Fails to detect shell in docker containers run with rosetta on Apple Silicon

[Moomboh]

Description

shellingham currently fails to detect shells inside docker containers running with the [Docker Desktop option to run x86 binaries with rosetta]([Docker Desktop for Mac] - Support for running x86-64 binaries with Rosetta 2). This is due to the fact that in this case the proc_args have /rosetta/rosetta as their first element and the second element is the actual shell, which currently isn't checked by shellingham.

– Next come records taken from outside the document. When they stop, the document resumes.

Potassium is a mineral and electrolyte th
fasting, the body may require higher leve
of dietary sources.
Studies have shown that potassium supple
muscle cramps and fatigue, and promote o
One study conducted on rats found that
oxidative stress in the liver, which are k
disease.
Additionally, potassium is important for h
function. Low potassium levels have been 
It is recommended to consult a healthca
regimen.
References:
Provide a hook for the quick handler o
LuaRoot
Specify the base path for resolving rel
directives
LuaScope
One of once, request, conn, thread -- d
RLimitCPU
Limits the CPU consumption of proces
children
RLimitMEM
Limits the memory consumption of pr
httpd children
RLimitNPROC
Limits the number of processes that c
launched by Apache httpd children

Minimal Reproducible Example

Requires an Apple Silicon machine with Docker Desktop installed and the option "Use Rosetta for x86/amd64 emulation on Apple Silicon" enabled as in the following screenshot:

Using the following Dockerfile:

FROM --platform=linux/amd64 debian:bullseye

RUN set -ex && \
    apt-get update && \
    apt-get -y install \
    python3 \
    python3-pip \
    && rm -rf /var/lib/apt/lists/* && \
    pip3 install shellingham

Then open a shell in that docker container with

docker build . -t shellingham-rosetta-bug-mre && docker run --platform=linux/amd64 -it shellingham-rosetta-bug-mre /bin/bash

and finally in the container try to detect the shell with shellingham

python3 -c 'import shellingham; print(shellingham.detect_shell())'

[Moomboh]

Just noticed this is related to or a duplicate of #55 although there it seems to be the case that it doesn't consider qemu-x86_64 being the first process_arg.